On 3 May 2012, VfB Stuttgart announced that the expiring contract of Celozzi would not be extended.

===Eintracht Frankfurt===
On 7 May 2012, Eintracht Frankfurt announced that they had signed Celozzi on a two-year contract, starting from the 2012–13 Bundesliga season.

===VfL Bochum===
On 14 July 2014, Bochum announced that they had signed Celozzi on a two-year contract, starting from the 2014–15 2. Bundesliga season.

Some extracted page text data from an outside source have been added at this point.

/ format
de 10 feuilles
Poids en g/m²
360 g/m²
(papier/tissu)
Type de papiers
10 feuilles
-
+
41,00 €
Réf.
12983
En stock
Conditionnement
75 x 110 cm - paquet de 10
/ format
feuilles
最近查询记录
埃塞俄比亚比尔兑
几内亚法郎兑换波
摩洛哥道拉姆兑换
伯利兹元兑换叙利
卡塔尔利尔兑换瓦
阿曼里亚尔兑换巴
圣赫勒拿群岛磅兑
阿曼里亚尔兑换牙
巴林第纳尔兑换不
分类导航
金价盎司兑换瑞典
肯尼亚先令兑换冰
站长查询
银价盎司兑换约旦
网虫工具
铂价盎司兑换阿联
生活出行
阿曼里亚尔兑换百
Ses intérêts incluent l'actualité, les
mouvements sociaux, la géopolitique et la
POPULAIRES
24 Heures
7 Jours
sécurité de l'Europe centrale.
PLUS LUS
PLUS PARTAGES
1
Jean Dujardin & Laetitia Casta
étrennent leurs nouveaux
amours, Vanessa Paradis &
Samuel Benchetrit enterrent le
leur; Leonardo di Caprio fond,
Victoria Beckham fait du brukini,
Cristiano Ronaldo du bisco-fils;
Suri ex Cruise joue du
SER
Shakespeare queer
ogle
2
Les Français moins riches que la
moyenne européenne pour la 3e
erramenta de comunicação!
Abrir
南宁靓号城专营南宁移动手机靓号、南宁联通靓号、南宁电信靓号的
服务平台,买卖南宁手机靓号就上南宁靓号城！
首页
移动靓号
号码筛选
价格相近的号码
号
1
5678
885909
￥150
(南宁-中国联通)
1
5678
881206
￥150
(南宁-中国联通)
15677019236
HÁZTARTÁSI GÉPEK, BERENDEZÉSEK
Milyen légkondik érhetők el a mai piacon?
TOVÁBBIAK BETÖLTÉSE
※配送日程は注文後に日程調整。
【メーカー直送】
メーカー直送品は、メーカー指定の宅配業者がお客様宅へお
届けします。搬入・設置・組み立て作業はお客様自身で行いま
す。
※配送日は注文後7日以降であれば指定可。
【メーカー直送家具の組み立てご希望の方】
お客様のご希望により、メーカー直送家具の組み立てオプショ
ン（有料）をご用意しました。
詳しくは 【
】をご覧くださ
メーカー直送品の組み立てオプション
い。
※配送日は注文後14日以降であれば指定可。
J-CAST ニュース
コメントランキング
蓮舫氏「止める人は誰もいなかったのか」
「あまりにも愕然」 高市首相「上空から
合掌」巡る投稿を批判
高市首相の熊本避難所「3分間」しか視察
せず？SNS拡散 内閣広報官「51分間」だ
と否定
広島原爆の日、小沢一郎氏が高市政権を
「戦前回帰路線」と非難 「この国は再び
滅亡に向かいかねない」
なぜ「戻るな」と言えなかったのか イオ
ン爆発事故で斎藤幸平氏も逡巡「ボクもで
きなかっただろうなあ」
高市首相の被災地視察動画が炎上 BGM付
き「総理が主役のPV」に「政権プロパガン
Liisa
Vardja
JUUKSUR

Celozzi retired from football in June 2020.

===Career statistics===

Appearances and goals by club, season and competition
Club: Season; League; DFB-Pokal; Europe^{1}; Total; Ref.
Division: Apps; Goals; Apps; Goals; Apps; Goals; Apps; Goals
Bayern Munich II: 2005–06; Regionalliga Süd; 32; 0; —; 32; 0
2006–07: 18; 1; 18; 1
2007–08: 31; 2; 31; 2
Totals: 81; 3; —; 81; 3; —
Karlsruhe II: 2008–09; Regionalliga Süd; 1; 0; —; —; 1; 0
Karlsruhe: 2008–09; Bundesliga; 27; 0; 2; 0; 29; 0
Stuttgart: 2009–10; 21; 0; 0; 0; 7; 0; 28; 0
2010–11: 7; 0; 1; 0; 3; 0; 11; 0
2011–12: 2; 0; 1; 0; —; 3; 0
Totals: 30; 0; 2; 0; 10; 0; 42; 0; —
Stuttgart II: 2010–11; 3. Liga; 1; 0; —; —; 1; 0
Eintracht Frankfurt: 2012–13; Bundesliga; 27; 0; 1; 0; 28; 0
2013–14: 11; 0; 0; 0; 5; 0; 16; 0
Totals: 38; 0; 1; 0; 5; 0; 44; 0; —
VfL Bochum: 2014–15; 2. Bundesliga; 32; 0; 2; 0; —; 34; 0
2015–16: 34; 0; 4; 0; 38; 0
2016–17: 6; 1; 1; 0; 7; 1
2017–18: 26; 0; 1; 0; 27; 0
2018–19: 22; 0; 1; 0; 23; 0
2019–20: 8; 0; 1; 0; 9; 0
Totals: 128; 1; 10; 0; —; 138; 1; —
Career totals: 306; 4; 13; 0; 15; 0; 334; 4; —

- 1.Includes Champions League and Europa League.

==International career==
Celozzi has played for Germany at U-16 and U-18 levels, and since the beginning of the 2009–10 season has been part of the U-21 squad, winning three caps to date.